From a patient care perspective, the vast selection of high-tech equipment accessible at many military medical facilities is equal to or even better than some civilian medical facilities. Furthermore, the military is occasionally able to incorporate research from its programs into treatment opportunities for service members and their families.
Another key component of physicians serving in the military is their training in the dynamics and benefits of a team-oriented medical approach. Army medicine is leading the way in a movement towards a revolutionary system for healthcare, moving away from a system that is focused on episodic care and treatment of disease. Such a multi-disciplinary team may involve a primary care physician, a variety of field specialists and a psychiatric practitioner to ensure the most complete care for every patient. Each medical practitioner on the team is involved in determining how patients are treated within their individual areas of expertise in order to help achieve the best possible outcome.
Army medicine continues to work to improve medical care during deployments, at home station and in civilian medicine. Looking at innovative developments, the Army has aided in the development of the chitosan bandage, which uses carbohydrates from the shells of shrimp, lobster and other animals to bond with blood cells and stop bleeding. This is beneficial on both the battlefield and in the civilian medical environment. Yet another Army medicine innovation is in the area of burn care. One of the biggest issues in treating burns is fluid regulation to the wound. Army medicine has helped invent the Burn Resuscitation Decision Support System to assist health care providers in analyzing the amount of fluid to give to patients, pointing to yet another novelty that is dually applicable in the Army and at our local hospitals.
The Army Medical Command manages a budget greater than $13 billion and cares for more than 3.95 million beneficiaries, active-duty members of all services, retirees and their family members. Army medicine is a seamless chain of care stretching from deployed sites to fixed hospitals in Europe and the United States, where beneficiaries receive state-of-the-art care. While facing multiple challenges of war, peacekeeping, humanitarian relief and caring for Soldiers, the Army stills makes its mark.
Along with his life in the active Army, Hustead has been happily married for over 20 years. He is a father to three children and his family has accompanied him in all the different places, from Hawaii to his current assignment in Belgium. He states that his family has had many fantastic life opportunities they would never have accessed if he had chosen a different career path. He believes that this has helped them grow closer and become tolerant to change.

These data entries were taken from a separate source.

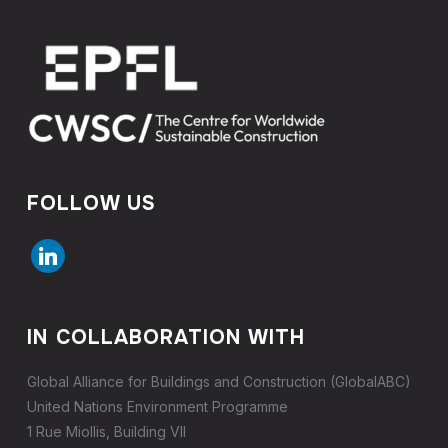
FOLLOW US
linkedin
IN COLLABORATION WITH
Global Alliance for Buildings and Construction (GlobalABC)
United Nations Environment Programme
1 Rue Miollis, Building VII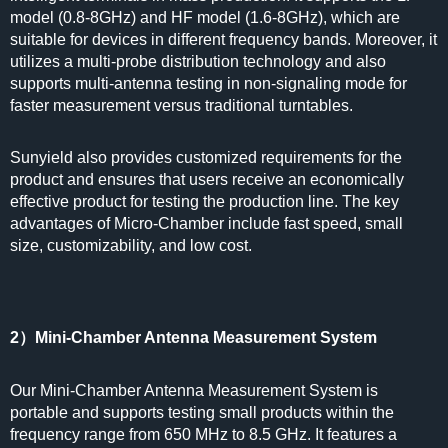
model (0.8-8GHz) and HF model (1.6-8GHz), which are
suitable for devices in different frequency bands. Moreover, it
utilizes a multi-probe distribution technology and also
supports multi-antenna testing in non-signaling mode for
faster measurement versus traditional turntables.
Sunyield also provides customized requirements for the
product and ensures that users receive an economically
effective product for testing the production line. The key
advantages of Micro-Chamber include fast speed, small
size, customizability, and low cost.
2）Mini-Chamber Antenna Measurement System
Our Mini-Chamber Antenna Measurement System is
portable and supports testing small products within the
frequency range from 650 MHz to 8.5 GHz. It features a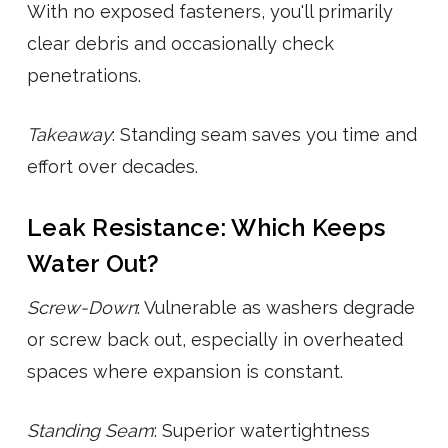
With no exposed fasteners, you'll primarily
clear debris and occasionally check
penetrations.
Takeaway
: Standing seam saves you time and
effort over decades.
Leak Resistance: Which Keeps
Water Out?
Screw-Down
: Vulnerable as washers degrade
or screw back out, especially in overheated
spaces where expansion is constant.
Standing Seam
: Superior watertightness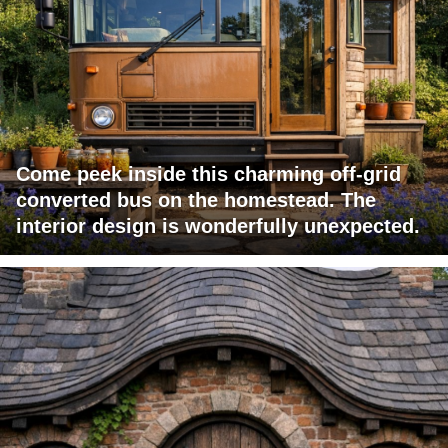
Come peek inside this charming off-grid
converted bus on the homestead. The
interior design is wonderfully unexpected.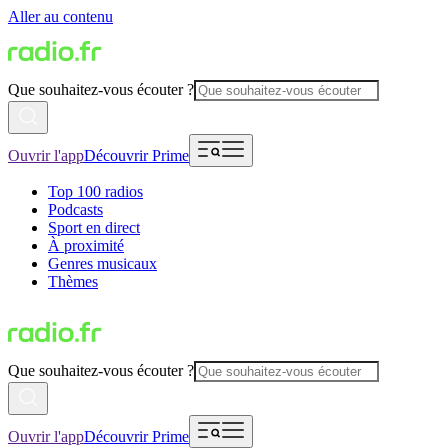
Aller au contenu
Que souhaitez-vous écouter ?
Ouvrir l'app
Découvrir Prime
Top 100 radios
Podcasts
Sport en direct
À proximité
Genres musicaux
Thèmes
Que souhaitez-vous écouter ?
Ouvrir l'app
Découvrir Prime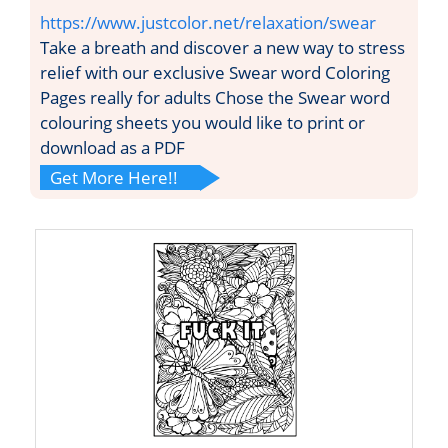
https://www.justcolor.net/relaxation/swear
Take a breath and discover a new way to stress
relief with our exclusive Swear word Coloring
Pages really for adults Chose the Swear word
colouring sheets you would like to print or
download as a PDF
Get More Here!!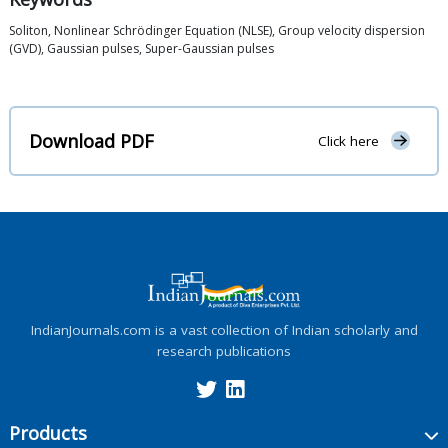
Soliton, Nonlinear Schrödinger Equation (NLSE), Group velocity dispersion
(GVD), Gaussian pulses, Super-Gaussian pulses
Download PDF
Click here
IndianJournals.com is a vast collection of Indian scholarly and
research publications
Products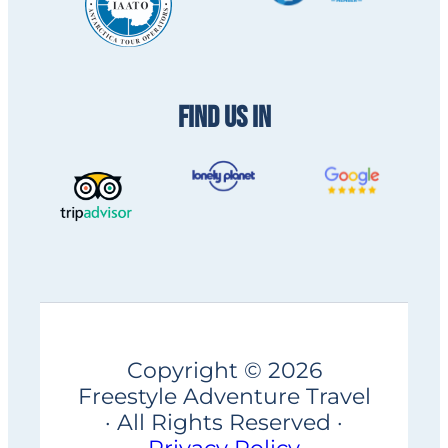
FIND US IN
Copyright © 2026
Freestyle Adventure Travel
· All Rights Reserved ·
Privacy Policy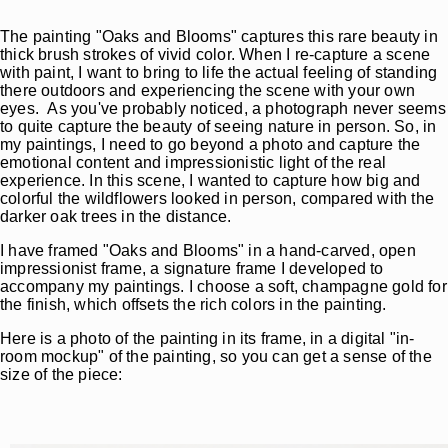
The painting "Oaks and Blooms" captures this rare beauty in
thick brush strokes of vivid color. When I re-capture a scene
with paint, I want to bring to life the actual feeling of standing
there outdoors and experiencing the scene with your own
eyes. As you've probably noticed, a photograph never seems
to quite capture the beauty of seeing nature in person. So, in
my paintings, I need to go beyond a photo and capture the
emotional content and impressionistic light of the real
experience. In this scene, I wanted to capture how big and
colorful the wildflowers looked in person, compared with the
darker oak trees in the distance.
I have framed "Oaks and Blooms" in a hand-carved, open
impressionist frame, a signature frame I developed to
accompany my paintings. I choose a soft, champagne gold for
the finish, which offsets the rich colors in the painting.
Here is a photo of the painting in its frame, in a digital "in-
room mockup" of the painting, so you can get a sense of the
size of the piece: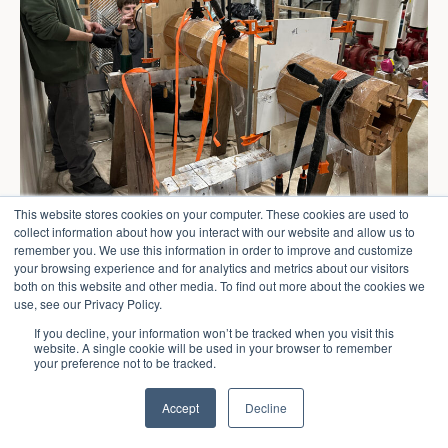
This website stores cookies on your computer. These cookies are used to
collect information about how you interact with our website and allow us to
remember you. We use this information in order to improve and customize
your browsing experience and for analytics and metrics about our visitors
both on this website and other media. To find out more about the cookies we
use, see our Privacy Policy.
If you decline, your information won’t be tracked when you visit this
website. A single cookie will be used in your browser to remember
your preference not to be tracked.
Accept
Decline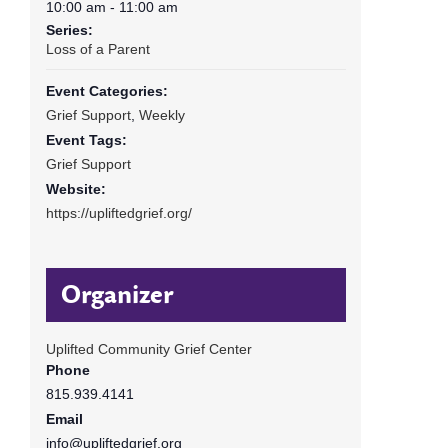
10:00 am - 11:00 am
Series:
Loss of a Parent
Event Categories:
Grief Support
,
Weekly
Event Tags:
Grief Support
Website:
https://upliftedgrief.org/
Organizer
Uplifted Community Grief Center
Phone
815.939.4141
Email
info@upliftedgrief.org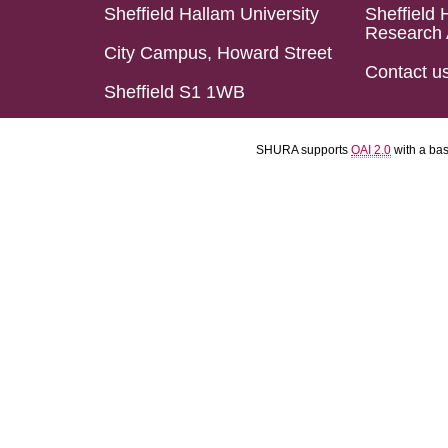
Sheffield Hallam University
Sheffield 
Research 
City Campus, Howard Street
Contact u
Sheffield S1 1WB
SHURA supports
OAI 2.0
with a ba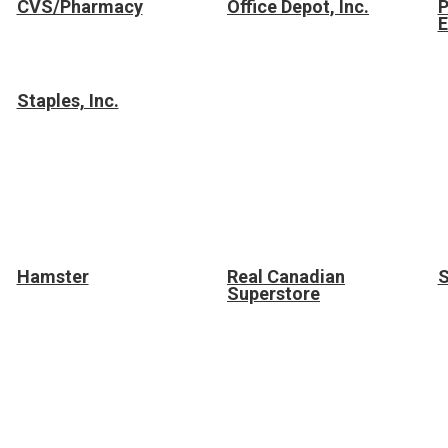
CVS/Pharmacy
Office Depot, Inc.
E
Staples, Inc.
Hamster
Real Canadian
S
Superstore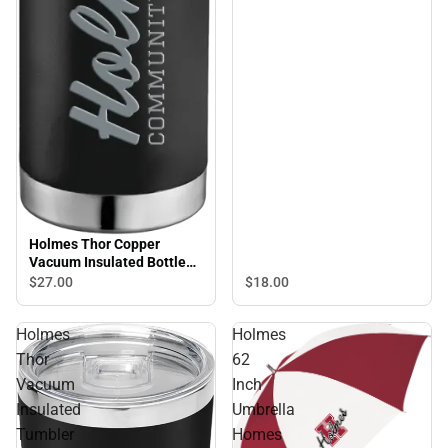
Holmes Thor Copper
Vacuum Insulated Bottle
22oz Holmes Engraved -
$18.
00
$27.
00
ONLINE ONLY
Holmes
Holmes
Thor
62
Vacuum
Inch
Insulated
Umbrella
Tumbler
Homes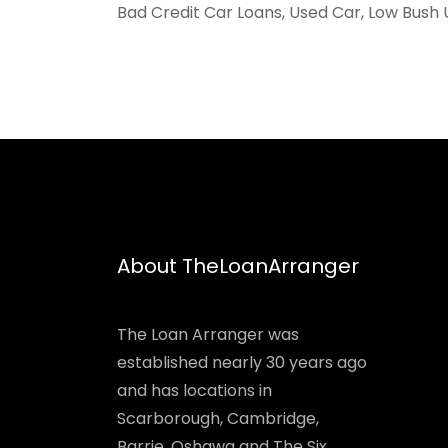
Bad Credit Car Loans, Used Car, Low Bush 
About TheLoanArranger
The Loan Arranger was
established nearly 30 years ago
and has locations in
Scarborough, Cambridge,
Barrie, Oshawa and The Six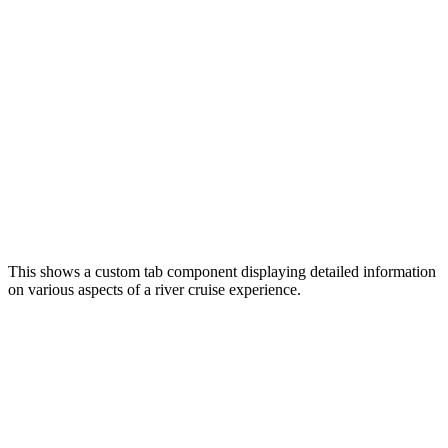
This shows a custom tab component displaying detailed information
on various aspects of a river cruise experience.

So what’s the best part about being Army brats for his kids? "As an Army brat myself,” Hustead said, “[I saw] it was the great example of service and leadership from my father. As well as all the different places we got to live and having friends all over the country it brings family together and we learn resiliency."
Whether you have decided on a civilian career in medicine or are still unsure, Army medicine is definitely worth looking into. In addition to providing you with the highest skill set for managing patients and caring for them, you will be propelled on a track of progress and greater understanding of the world. Who knows, you might very well get to lead your life like Doc Hustead?